- YOUR TASK: Can you extract, word for word, the stretch of the forum thread on Amtrak train connections from "I have an AGR" through "know about that."?

[EXCERPT PROVIDED]

I have an AGR trip booked with a connection from the California Zephyr to the Coast Starlight at Emeryville. Or are you only talking about from the CS to the CZ?


----------



## tricia (Jan 20, 2016)

willem said:


> > AGR doesn't allow a connection in Emmeryville with the Coast Starlight and California Zephyr. For some STUPID reason they only allow the connection in Sacramento. Just thought you should know about that.
> 
> 
> Although Sacramento is the only Amtrak-approved transfer point, many people have suggested buying coach tickets for Sacramento-Davis and Davis-Sacramento as a small price to pay for a nicer experience waiting.


FWIW, I just now booked an AGR redemption, southbound CS to eastbound CZ. I asked to transfer in Davis, said I was willing to pay for a ticket between SAC and Davis if needed, but the agent booked the Davis transfer as part of the AGR redemption.

It'll be different after the system changes 1/24, but I thought anyone considering last-minute zone redemptions this week might want to know.


----------



## willem (Jan 20, 2016)

Good! There is no reason why that shouldn't be allowed. I just hope the agent doesn't get chastised because someone notices it.

Of course, if the Coast Starlight is late, you will want to monitor the situation and be prepared to get off in Sacramento rather than miss your connection. If the Starlight is late, I'd suggest talking to the conductor and see if he or she can notify the Zephyr conductor that you will board in Sacramento, and be prepared to call Amtrak if there is any hesitation. You don't want the Zephyr conductor marking you as a no-show, especially if you have another leg after the Zephyr on the same ticket.


----------



## Tennessee Traveler (Jan 20, 2016)

I have booked similar CS to CZ connection in April with Sacramento as the connection point and then added coach tickets to and from Davis. This past week I traveled on the CZ through Davis and now have decided I prefer to actually get off the train in Sacramento and wait their for the CZ. I cancelled my Davis coach tickets. I know it was just a view from the train but I did not see that I would have better food or waiting conditions in Davis. I have been in Sacramento station and will take my chances there.


----------



## Bob Dylan (Jan 20, 2016)

Tennessee Traveler said:


> I have booked similar CS to CZ connection in April with Sacramento as the connection point and then added coach tickets to and from Davis. This past week I traveled on the CZ through Davis and now have decided I prefer to actually get off the train in Sacramento and wait their for the CZ. I cancelled my Davis coach tickets. I know it was just a view from the train but I did not see that I would have better food or waiting conditions in Davis. I have been in Sacramento station and will take my chances there.

[/EXCERPT PROVIDED]
[RECORDS SHOWN]

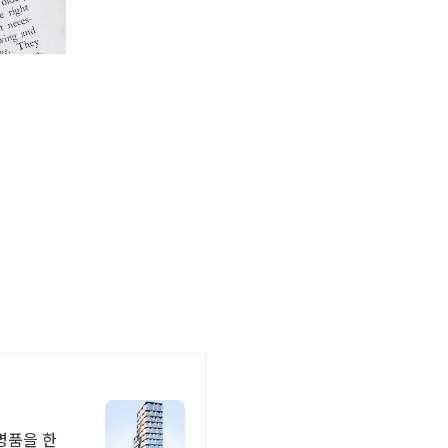
명품을 한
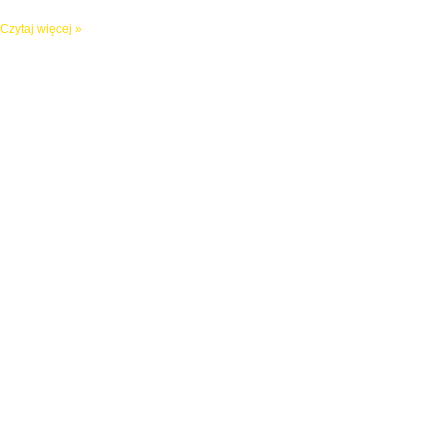
Czytaj więcej »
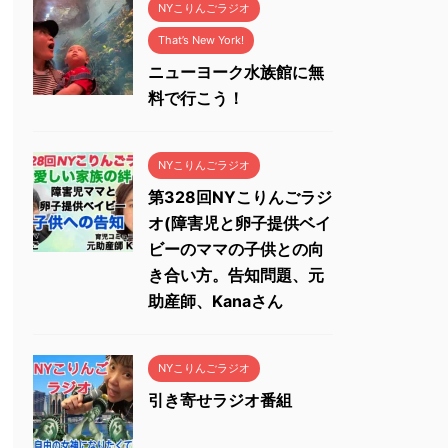
NYこりんごラジオ
That’s New York!
ニューヨーク水族館に無
料で行こう！
NYこりんごラジオ
第328回NYこりんごラジ
オ(障害児と卵子提供ベイ
ビーのママの子供との向
き合い方。告知問題、元
助産師、Kanaさん
NYこりんごラジオ
引き寄せラジオ番組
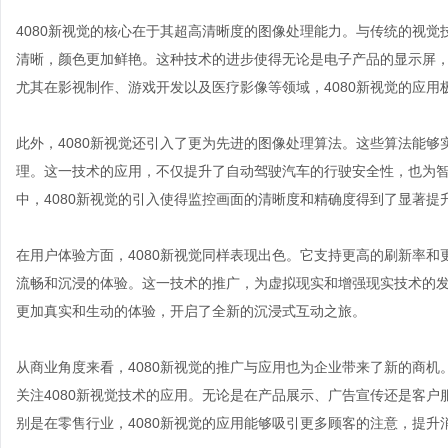
4080新视觉的核心在于其超高清晰度的图像处理能力。与传统的视觉
清晰，颜色更加鲜艳。这种技术的进步使得无论是电子产品的显示屏
尤其在影视制作、游戏开发以及医疗影像等领域，4080新视觉的应用
此外，4080新视觉还引入了更为先进的图像处理算法。这些算法能
理。这一技术的应用，不仅提升了自动驾驶汽车的行驶安全性，也为
中，4080新视觉的引入使得监控画面的清晰度和精确度得到了显著提
在用户体验方面，4080新视觉同样表现出色。它支持更高的刷新率
流畅和沉浸的体验。这一技术的推广，为虚拟现实和增强现实技术的发
更加真实和生动的体验，开启了全新的沉浸式互动之旅。
从商业角度来看，4080新视觉的推广与应用也为企业带来了新的商
关注4080新视觉技术的应用。无论是在产品展示、广告宣传还是客
别是在零售行业，4080新视觉的应用能够吸引更多顾客的注意，提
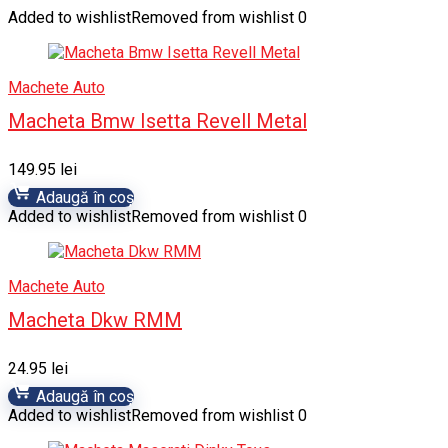
Added to wishlist
Removed from wishlist
0
Machete Auto
Macheta Bmw Isetta Revell Metal
149.95
lei
Adaugă în coș
Added to wishlist
Removed from wishlist
0
Machete Auto
Macheta Dkw RMM
24.95
lei
Adaugă în coș
Added to wishlist
Removed from wishlist
0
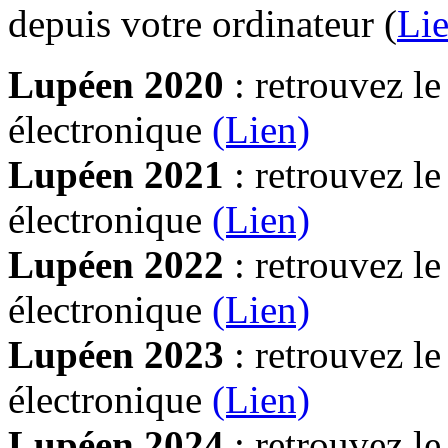
depuis votre ordinateur (
Lie
Lupéen 2020
: retrouvez l
électronique
(Lien)
Lupéen 2021
: retrouvez l
électronique
(Lien)
Lupéen 2022
: retrouvez l
électronique
(Lien)
Lupéen 2023
: retrouvez l
électronique
(Lien)
Lupéen 2024
: retrouvez l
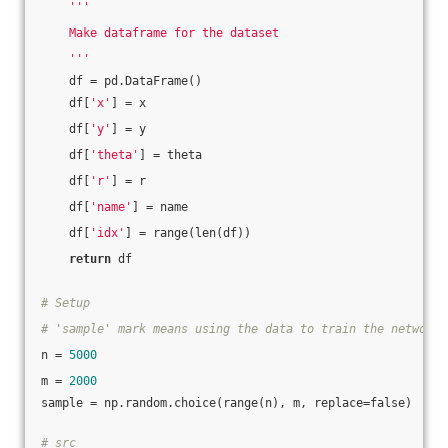
'''
    Make dataframe for the dataset
    '''
    df = pd.DataFrame()
    df[
'x'
] = x
    df[
'y'
] = y
    df[
'theta'
] = theta
    df[
'r'
] = r
    df[
'name'
] = name
    df[
'idx'
] = range(len(df))
return
 df
# Setup
# 'sample' mark means using the data to train the network
n = 
5000
m = 
2000
sample = np.random.choice(range(n), m, replace=false)
# src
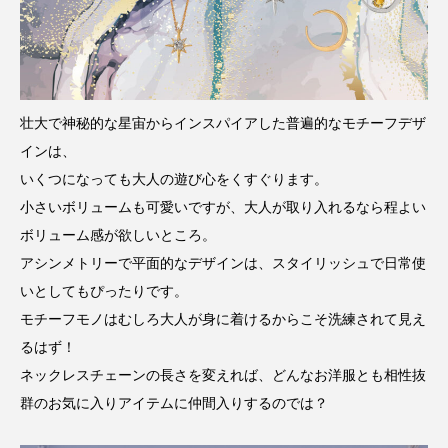
壮大で神秘的な星宙からインスパイアした普遍的なモチーフデザ
インは、
いくつになっても大人の遊び心をくすぐります。
小さいボリュームも可愛いですが、大人が取り入れるなら程よい
ボリューム感が欲しいところ。
アシンメトリーで平面的なデザインは、スタイリッシュで日常使
いとしてもぴったりです。
モチーフモノはむしろ大人が身に着けるからこそ洗練されて見え
るはず！
ネックレスチェーンの長さを変えれば、どんなお洋服とも相性抜
群のお気に入りアイテムに仲間入りするのでは？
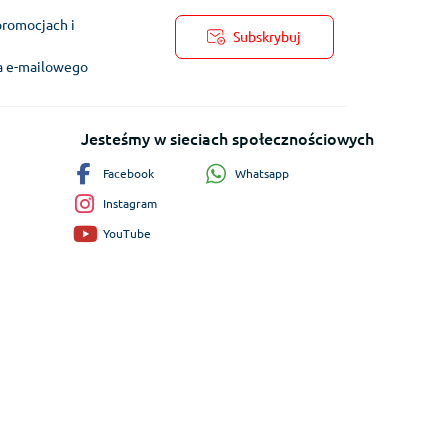
promocjach i
Subskrybuj
ra e-mailowego
Jesteśmy w sieciach społecznościowych
Whatsapp
Facebook
Instagram
YouTube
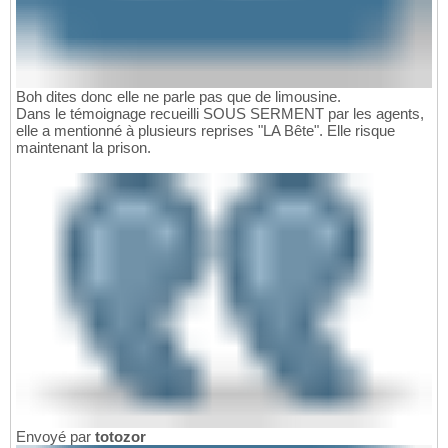
Boh dites donc elle ne parle pas que de limousine.
Dans le témoignage recueilli SOUS SERMENT par les agents,
elle a mentionné à plusieurs reprises "LA Bête". Elle risque
maintenant la prison.
Envoyé par
totozor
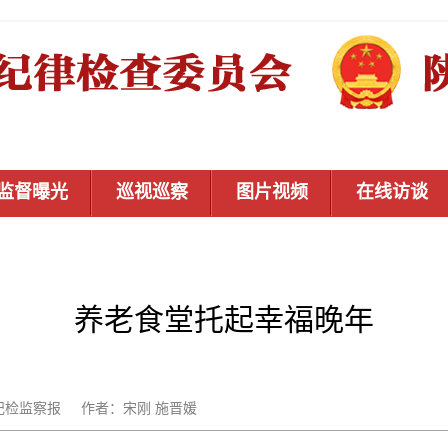
监督曝光
巡视巡察
图片视频
在线访谈
养老食堂托起幸福晚年
：中国纪检监察报 作者：宋刚 施晋媛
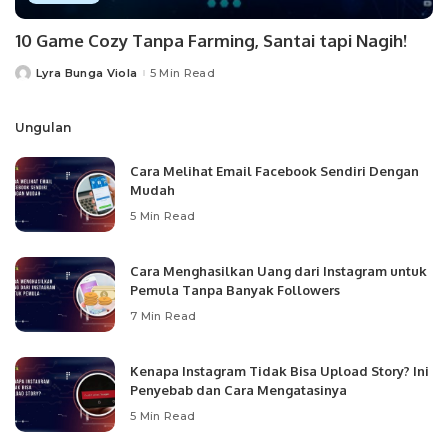
10 Game Cozy Tanpa Farming, Santai tapi Nagih!
Lyra Bunga Viola
5 Min Read
Posted
by
Ungulan
Cara Melihat Email Facebook Sendiri Dengan
Mudah
5 Min Read
Cara Menghasilkan Uang dari Instagram untuk
Pemula Tanpa Banyak Followers
7 Min Read
Kenapa Instagram Tidak Bisa Upload Story? Ini
Penyebab dan Cara Mengatasinya
5 Min Read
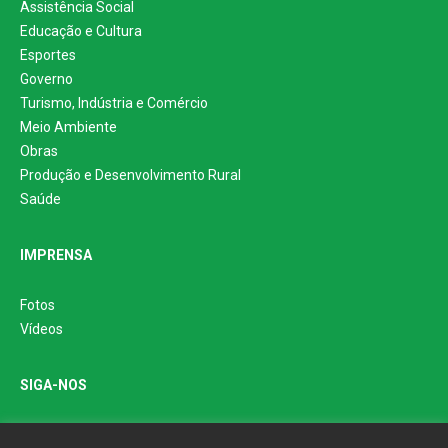
Assistência Social
Educação e Cultura
Esportes
Governo
Turismo, Indústria e Comércio
Meio Ambiente
Obras
Produção e Desenvolvimento Rural
Saúde
IMPRENSA
Fotos
Vídeos
SIGA-NOS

[/RECORDS SHOWN]

- EXERCISE RESULT:
I have an AGR trip booked with a connection from the California Zephyr to the Coast Starlight at Emeryville. Or are you only talking about from the CS to the CZ?


----------



## tricia (Jan 20, 2016)

willem said:


> > AGR doesn't allow a connection in Emmeryville with the Coast Starlight and California Zephyr. For some STUPID reason they only allow the connection in Sacramento. Just thought you should know about that.